Published 2020-10-27 in ColdFusion — Comments (1)

At InVision, I've consumed MongoDB databases. But, I've never actually created a MongoDB data-access layer on my own - I've only ever consumed one that was created by another team. That is, until last week. I've been working on a project to fold a "microservice" back into the "monolith" for easier maintenance; and, as part of that migration, I had to create a data-access layer in ColdFusion to read-from and write-to the subsumed service's MongoDB collections. This was a very interesting exercise; and, made me think about the differences between data workflows in a relational database (ex, MySQL) and those in a document database (ex, MongoDB). This gave me an opportunity to think deeply about how I might want to organize data workflows within a data-access layer that communicates with MongoDB in Lucee CFML 5.3.6.61.

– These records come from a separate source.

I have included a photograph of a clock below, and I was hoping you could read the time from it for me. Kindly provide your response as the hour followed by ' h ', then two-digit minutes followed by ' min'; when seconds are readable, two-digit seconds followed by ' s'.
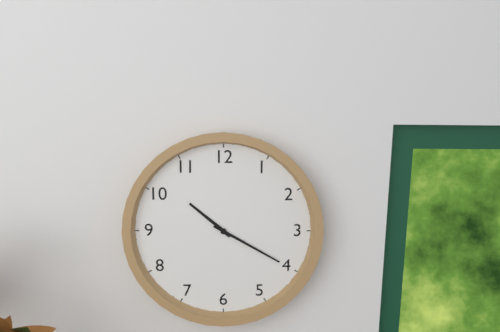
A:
10 h 20 min
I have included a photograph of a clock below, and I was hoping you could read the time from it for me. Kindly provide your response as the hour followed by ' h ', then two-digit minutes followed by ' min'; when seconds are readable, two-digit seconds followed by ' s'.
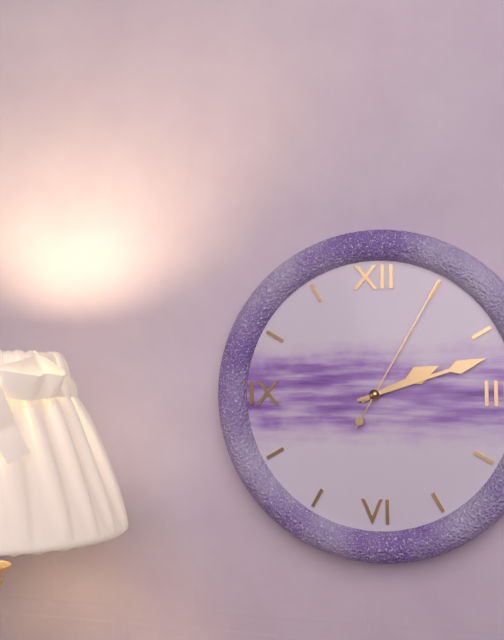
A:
2 h 12 min 05 s
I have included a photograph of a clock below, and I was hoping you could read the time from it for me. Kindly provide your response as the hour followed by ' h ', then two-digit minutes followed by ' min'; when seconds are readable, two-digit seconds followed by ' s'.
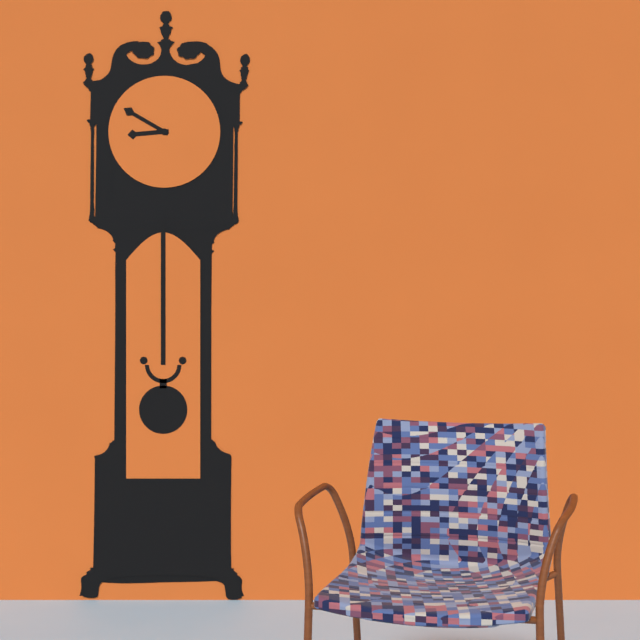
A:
8 h 50 min
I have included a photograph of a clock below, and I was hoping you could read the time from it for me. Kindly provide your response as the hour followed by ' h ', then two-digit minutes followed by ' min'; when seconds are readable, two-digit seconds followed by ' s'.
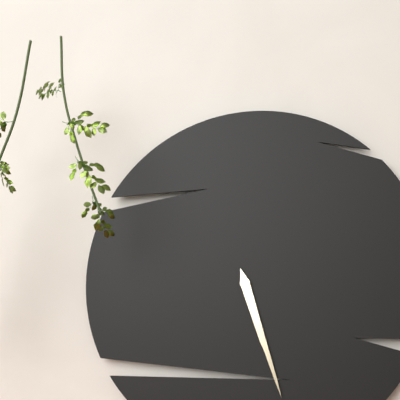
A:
5 h 27 min
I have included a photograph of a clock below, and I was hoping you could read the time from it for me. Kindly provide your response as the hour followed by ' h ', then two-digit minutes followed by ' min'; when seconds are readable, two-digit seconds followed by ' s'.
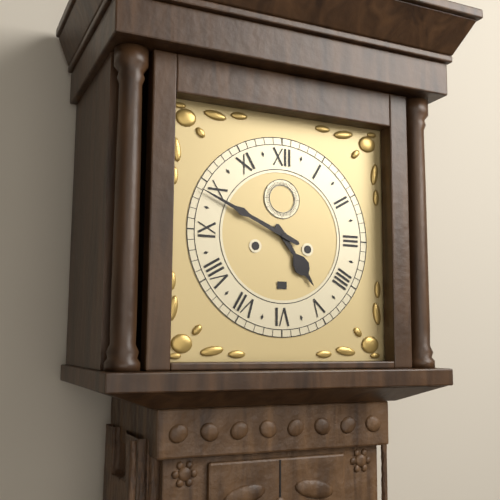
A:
4 h 49 min
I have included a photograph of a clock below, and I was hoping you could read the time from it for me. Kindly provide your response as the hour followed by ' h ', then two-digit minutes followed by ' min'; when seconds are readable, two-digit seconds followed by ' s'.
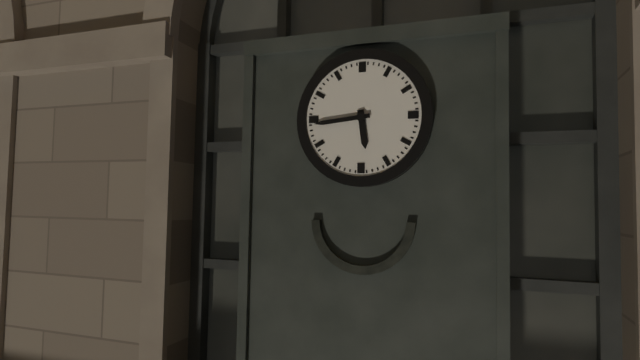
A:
5 h 44 min
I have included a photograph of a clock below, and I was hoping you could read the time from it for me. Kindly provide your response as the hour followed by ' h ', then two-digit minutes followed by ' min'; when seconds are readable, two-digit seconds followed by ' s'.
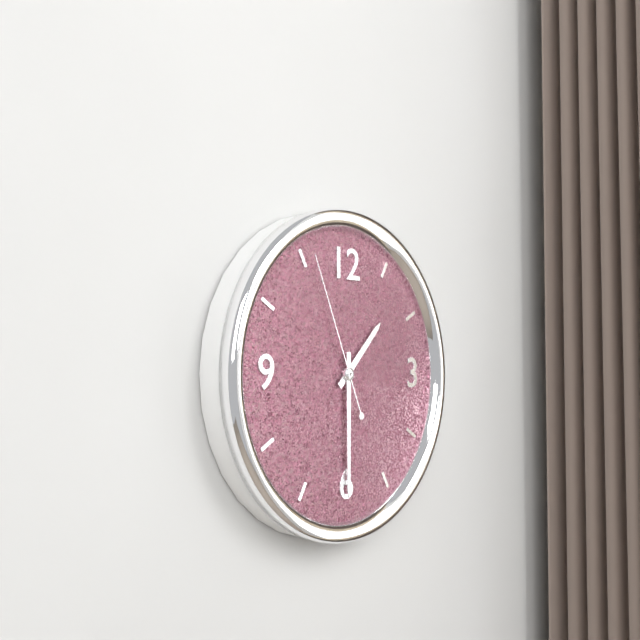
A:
1 h 30 min 56 s
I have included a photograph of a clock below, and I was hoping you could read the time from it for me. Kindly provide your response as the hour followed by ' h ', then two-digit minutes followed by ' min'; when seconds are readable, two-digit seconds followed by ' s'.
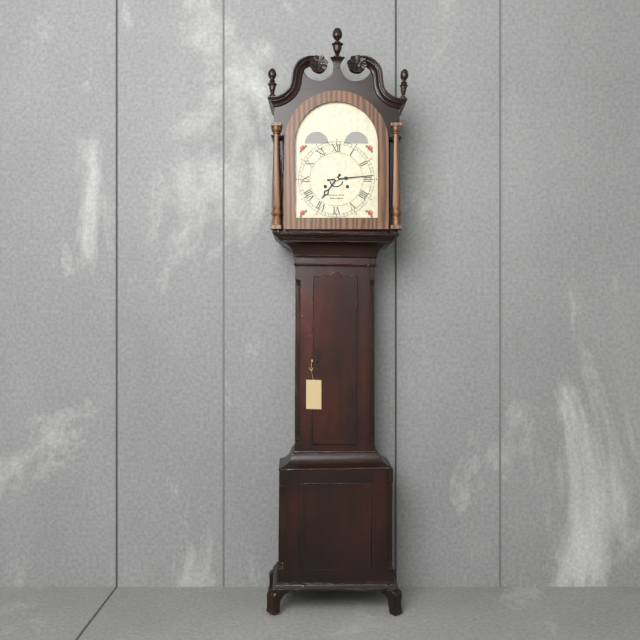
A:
7 h 14 min
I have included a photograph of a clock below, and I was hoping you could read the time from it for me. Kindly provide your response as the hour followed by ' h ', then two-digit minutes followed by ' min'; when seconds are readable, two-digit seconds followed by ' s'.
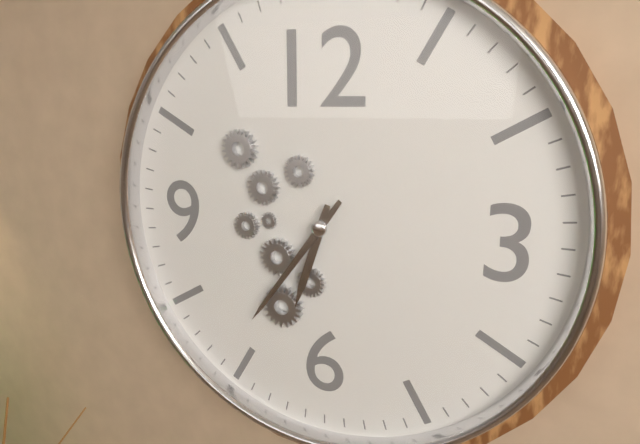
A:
6 h 36 min
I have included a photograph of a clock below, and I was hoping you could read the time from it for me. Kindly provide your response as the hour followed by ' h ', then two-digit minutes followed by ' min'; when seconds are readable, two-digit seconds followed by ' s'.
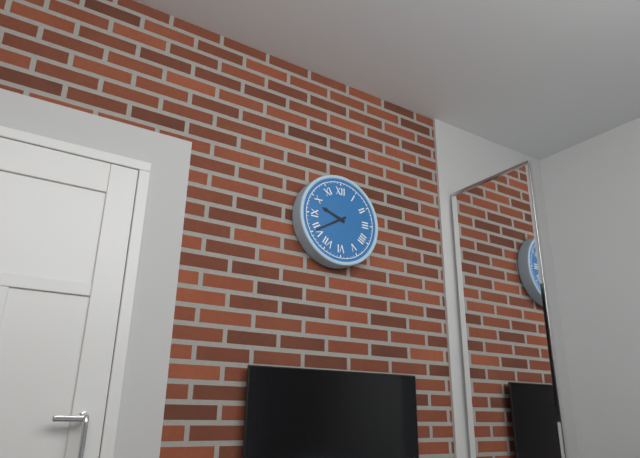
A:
9 h 40 min
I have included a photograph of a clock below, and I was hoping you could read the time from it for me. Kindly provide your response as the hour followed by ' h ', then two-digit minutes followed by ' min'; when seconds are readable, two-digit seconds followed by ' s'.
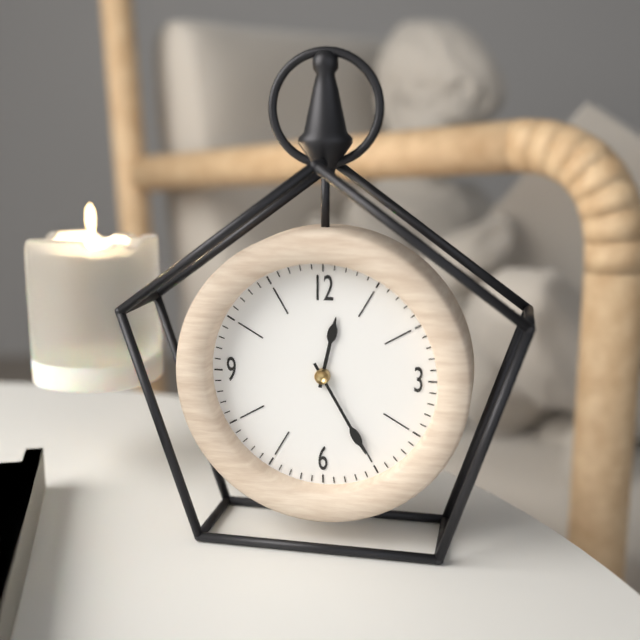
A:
12 h 25 min
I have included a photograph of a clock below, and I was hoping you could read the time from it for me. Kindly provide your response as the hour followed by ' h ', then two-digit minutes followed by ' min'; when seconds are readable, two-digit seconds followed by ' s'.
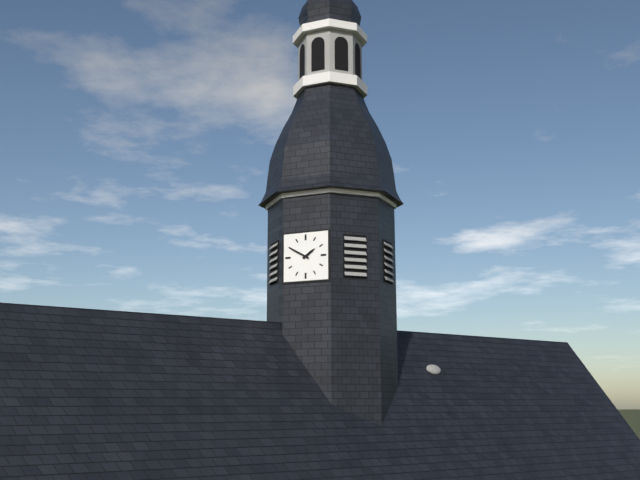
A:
1 h 50 min
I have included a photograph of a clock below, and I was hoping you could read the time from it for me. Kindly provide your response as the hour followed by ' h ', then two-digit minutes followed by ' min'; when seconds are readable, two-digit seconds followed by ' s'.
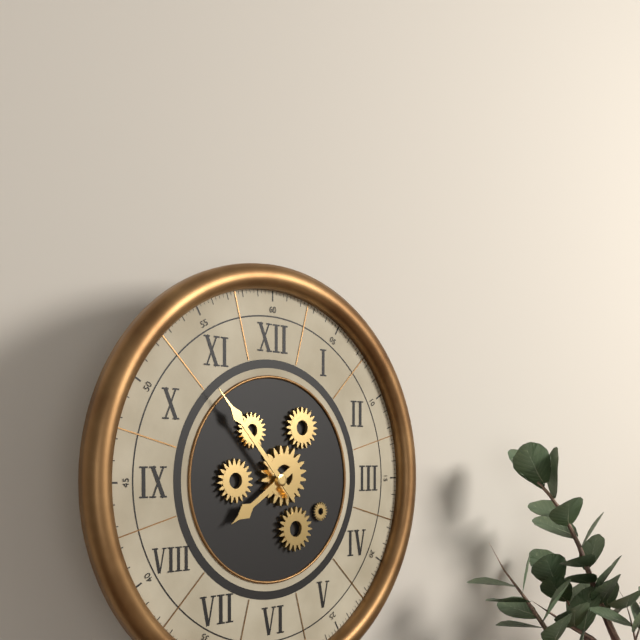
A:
7 h 53 min
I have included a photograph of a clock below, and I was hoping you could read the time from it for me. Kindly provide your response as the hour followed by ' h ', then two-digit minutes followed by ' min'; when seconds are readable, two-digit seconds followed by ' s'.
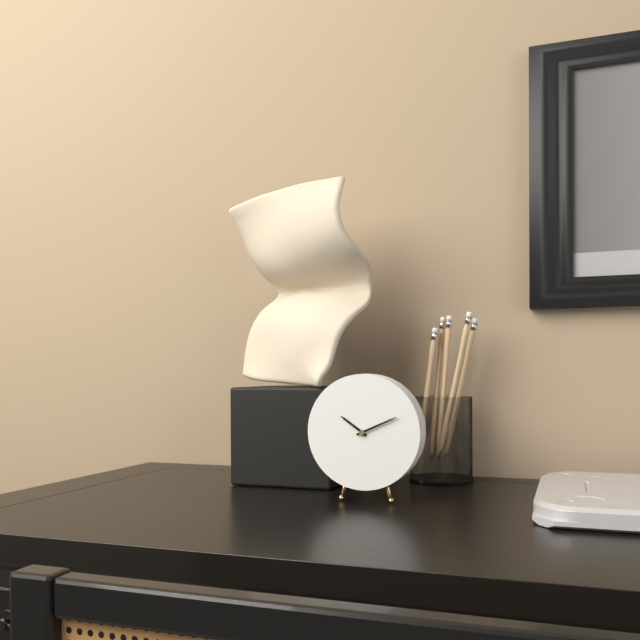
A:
10 h 11 min
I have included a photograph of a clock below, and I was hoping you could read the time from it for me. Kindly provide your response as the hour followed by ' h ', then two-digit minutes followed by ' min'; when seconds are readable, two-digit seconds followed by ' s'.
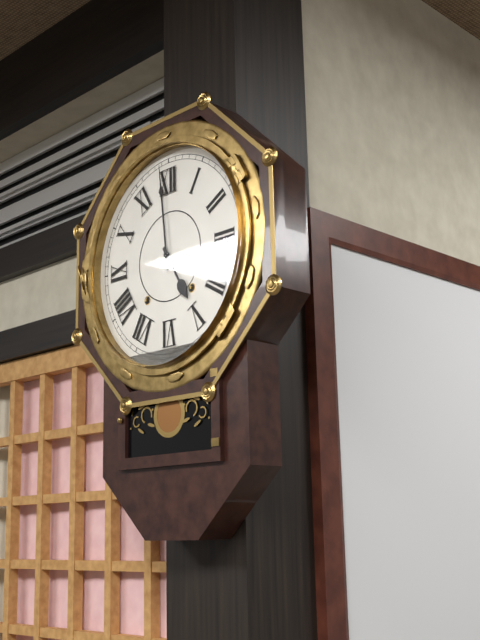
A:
4 h 59 min
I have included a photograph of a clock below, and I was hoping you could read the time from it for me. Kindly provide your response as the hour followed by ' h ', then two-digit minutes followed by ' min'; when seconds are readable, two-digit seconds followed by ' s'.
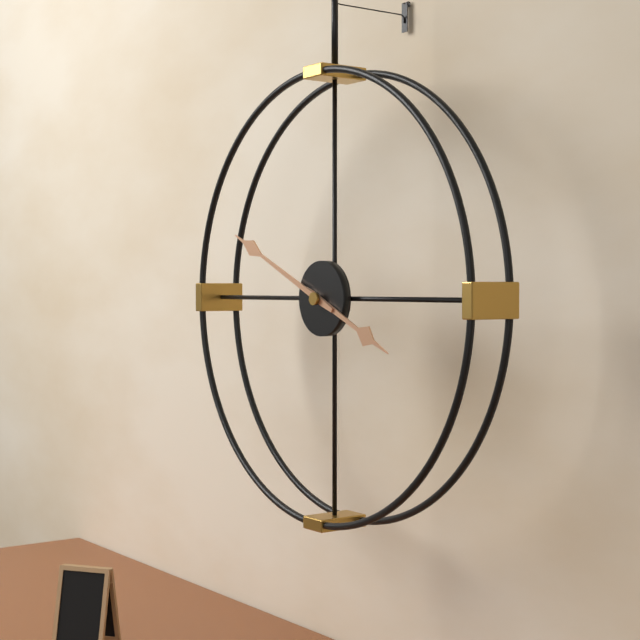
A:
3 h 49 min
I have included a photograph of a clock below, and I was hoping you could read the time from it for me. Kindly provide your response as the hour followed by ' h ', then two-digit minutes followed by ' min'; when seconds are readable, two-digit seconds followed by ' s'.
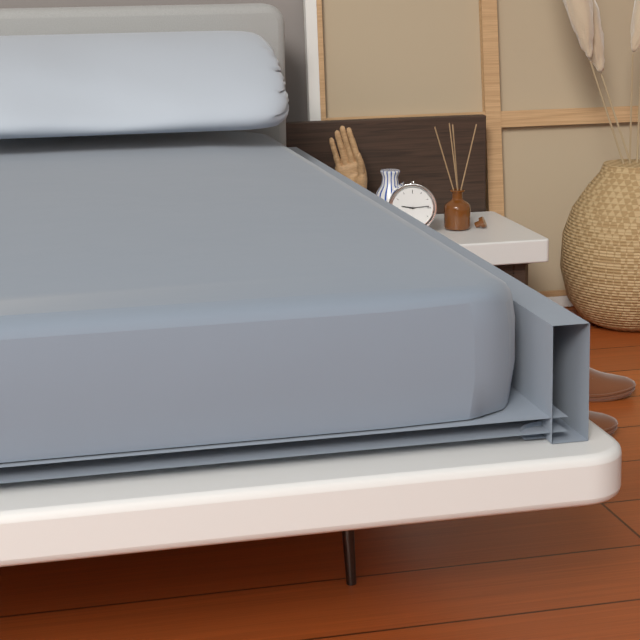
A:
9 h 14 min
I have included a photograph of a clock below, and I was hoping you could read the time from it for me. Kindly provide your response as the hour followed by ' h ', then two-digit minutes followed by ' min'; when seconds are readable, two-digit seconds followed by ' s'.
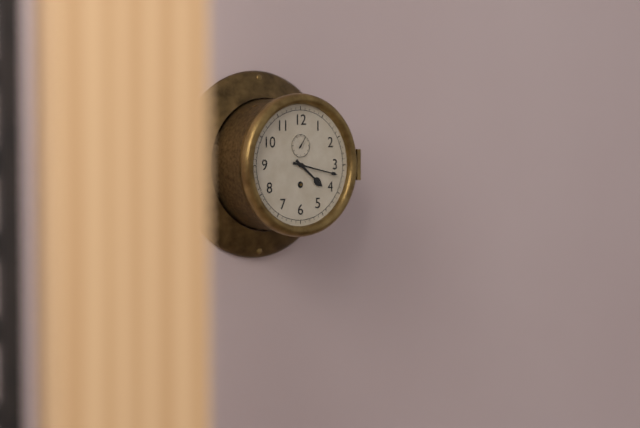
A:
4 h 17 min
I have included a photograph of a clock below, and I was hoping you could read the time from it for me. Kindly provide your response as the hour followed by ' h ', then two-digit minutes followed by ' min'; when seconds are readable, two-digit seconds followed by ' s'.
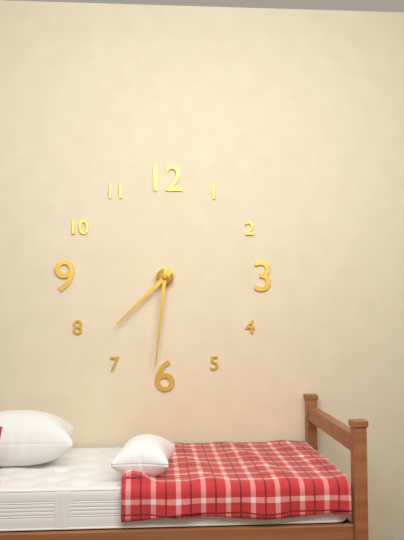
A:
7 h 31 min
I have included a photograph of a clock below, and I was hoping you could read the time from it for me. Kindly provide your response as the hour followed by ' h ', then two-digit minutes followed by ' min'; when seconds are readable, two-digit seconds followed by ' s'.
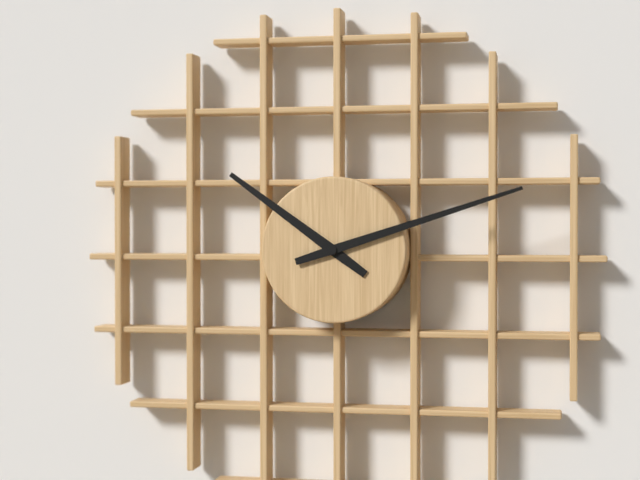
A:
10 h 12 min
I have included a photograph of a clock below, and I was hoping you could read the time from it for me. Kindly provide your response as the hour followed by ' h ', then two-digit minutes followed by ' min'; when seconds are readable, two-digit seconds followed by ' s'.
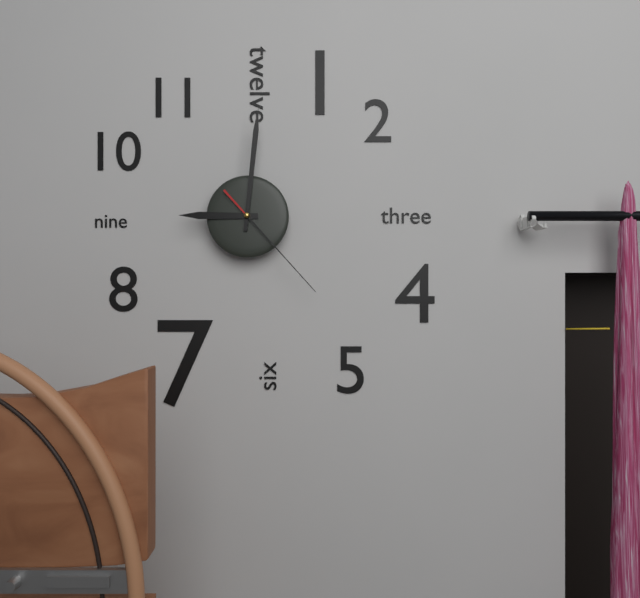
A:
9 h 01 min 23 s
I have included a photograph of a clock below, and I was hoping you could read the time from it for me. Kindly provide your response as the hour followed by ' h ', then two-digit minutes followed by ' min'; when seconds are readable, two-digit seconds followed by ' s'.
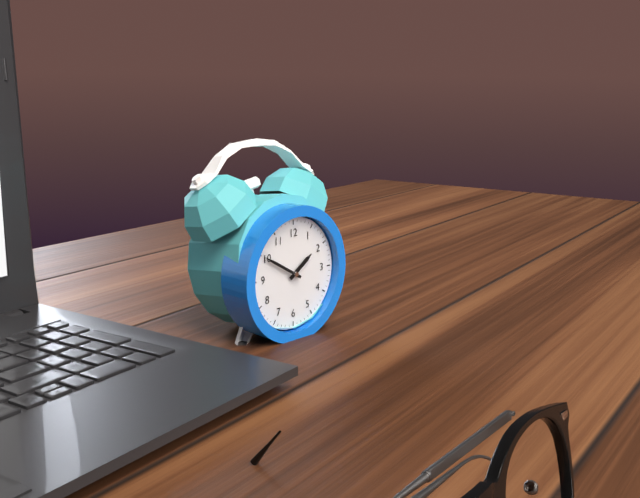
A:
1 h 50 min
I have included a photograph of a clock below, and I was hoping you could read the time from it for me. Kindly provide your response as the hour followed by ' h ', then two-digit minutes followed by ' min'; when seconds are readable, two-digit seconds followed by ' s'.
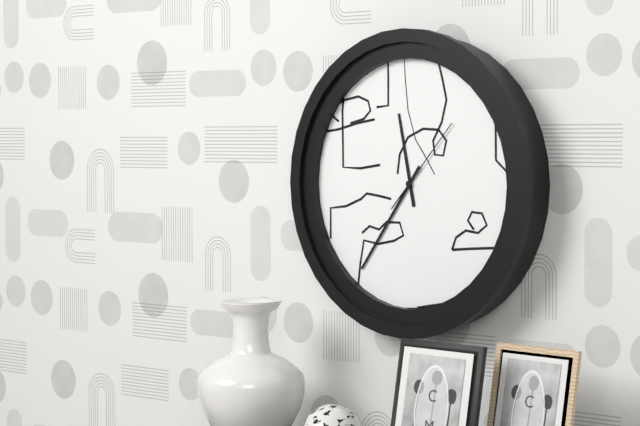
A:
11 h 36 min 07 s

To be clear, I love relational databases. They easily fit into the vast majority of my use-cases; they have decades of battle-testing under their belt; they are fast; and, they are obvious. And, by "obvious", I mean that I can look at a relational database and know exactly what kind of data it contains because it has a schema that enforces the data inputs.

On the ColdFusion application side, I also love working with relational databases because I can crack-open a data-access component and leverage that same obvious behavior. Meaning, I can open up a ColdFusion component and see from the <cfquery> and <cfqueryparam> tags exactly what data is being stored and in what format:

<cfquery name="results">
	INSERT INTO
		contact
	SET
		name = <cfqueryparam value="#name#" sqltype="varchar" />,
		email = <cfqueryparam value="#email#" sqltype="varchar" />,
		createdAt = <cfqueryparam value="#createdAt#" sqltype="timestamp" />
	;
</cfquery>

Other than possible NULL columns - which shouldn't be used unless absolutely required by the application logic - there's no ambiguity here. I can clearly see what columns are in the table; and, I can clearly see what data-types are being stored in those columns. And, what's even better, the <cfqueryparam> tag is going to implicitly cast any "loose" ColdFusion values into strict values required by the database schema.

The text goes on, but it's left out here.